Tim was leaning heavily on a cane. ‘It's nothing much,' he said when Kathleen started fussing. ‘If it'd happened earlier, they probably would have fixed me up and sent me back to the front. I wouldn't have put it past them. But the war'll be over soon so they sent me home instead. Soon all the boys'll be home. Well, all that's left, that is.' Tim didn't believe insmall talk any more. ‘I'm sorry about Johann and Robbie.'

‘We'll talk about Johann and Robbie as soon as you're sitting down and I've made you some tea,' Kathleen insisted, ushering him towards the sofa.

‘Go easy, Kathleen, not the front room,' Tim said. ‘A bloke who's a member of the family sits at the kitchen table.'

‘And a bloke who comes home from the war, he has a beer,' Otto said as they walked through to the kitchen, Caroline skipping along beside them.

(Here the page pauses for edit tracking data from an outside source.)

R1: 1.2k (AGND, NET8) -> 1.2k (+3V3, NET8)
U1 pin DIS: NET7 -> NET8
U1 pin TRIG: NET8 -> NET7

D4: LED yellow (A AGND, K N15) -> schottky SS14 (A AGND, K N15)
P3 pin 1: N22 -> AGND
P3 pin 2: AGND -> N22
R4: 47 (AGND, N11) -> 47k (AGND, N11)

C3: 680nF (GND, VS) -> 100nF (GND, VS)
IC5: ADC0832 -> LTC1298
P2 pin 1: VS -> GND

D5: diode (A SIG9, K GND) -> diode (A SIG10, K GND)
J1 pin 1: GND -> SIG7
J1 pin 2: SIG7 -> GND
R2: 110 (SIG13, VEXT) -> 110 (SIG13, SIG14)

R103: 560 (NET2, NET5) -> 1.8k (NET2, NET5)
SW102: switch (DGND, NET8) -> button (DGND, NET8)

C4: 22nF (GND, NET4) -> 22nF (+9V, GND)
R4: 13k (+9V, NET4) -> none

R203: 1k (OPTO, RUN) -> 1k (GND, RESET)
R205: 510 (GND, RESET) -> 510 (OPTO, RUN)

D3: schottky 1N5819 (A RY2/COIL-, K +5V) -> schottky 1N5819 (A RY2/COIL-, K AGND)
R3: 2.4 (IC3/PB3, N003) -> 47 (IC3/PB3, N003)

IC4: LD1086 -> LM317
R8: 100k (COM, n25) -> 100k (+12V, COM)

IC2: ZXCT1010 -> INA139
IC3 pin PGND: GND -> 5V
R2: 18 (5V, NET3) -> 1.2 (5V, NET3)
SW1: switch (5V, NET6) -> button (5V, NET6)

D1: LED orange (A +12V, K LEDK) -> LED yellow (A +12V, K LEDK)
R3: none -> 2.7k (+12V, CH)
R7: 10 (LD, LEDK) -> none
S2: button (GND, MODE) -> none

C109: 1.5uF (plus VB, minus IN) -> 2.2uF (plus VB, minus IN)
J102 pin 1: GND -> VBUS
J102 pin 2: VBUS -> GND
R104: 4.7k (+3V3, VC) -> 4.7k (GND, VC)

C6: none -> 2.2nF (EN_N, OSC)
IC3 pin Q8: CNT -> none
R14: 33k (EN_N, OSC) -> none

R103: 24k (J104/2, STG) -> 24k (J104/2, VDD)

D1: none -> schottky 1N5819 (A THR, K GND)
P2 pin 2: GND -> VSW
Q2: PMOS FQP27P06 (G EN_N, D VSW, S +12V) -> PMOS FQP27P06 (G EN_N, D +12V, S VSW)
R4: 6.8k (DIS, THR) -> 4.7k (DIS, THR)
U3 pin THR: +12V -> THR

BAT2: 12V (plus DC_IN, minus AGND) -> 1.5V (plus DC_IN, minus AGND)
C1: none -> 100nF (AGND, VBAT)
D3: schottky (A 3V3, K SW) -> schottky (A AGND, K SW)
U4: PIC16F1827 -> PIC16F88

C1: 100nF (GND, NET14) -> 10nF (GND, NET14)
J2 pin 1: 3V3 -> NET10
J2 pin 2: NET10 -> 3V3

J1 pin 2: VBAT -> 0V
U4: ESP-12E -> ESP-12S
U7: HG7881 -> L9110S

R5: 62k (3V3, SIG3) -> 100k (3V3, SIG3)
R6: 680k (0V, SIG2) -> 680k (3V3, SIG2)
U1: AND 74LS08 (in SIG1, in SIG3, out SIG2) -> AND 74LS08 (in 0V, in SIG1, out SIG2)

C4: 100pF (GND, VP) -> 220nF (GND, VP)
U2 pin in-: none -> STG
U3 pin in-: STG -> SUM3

Kathleen smiled. It had been years since she had seen Otto so animated.

‘So you're Caroline,' Tim said, sitting at the table while Otto fetched the beer from the icebox. ‘I knew your dad, we were best mates.'

‘What's the matter with your leg?'

‘It's just busted,' he said. ‘Be as good as new soon. The other one's all right though.' He lifted the little girl up onto his good knee and she sat there happily rocking backwards and forwards.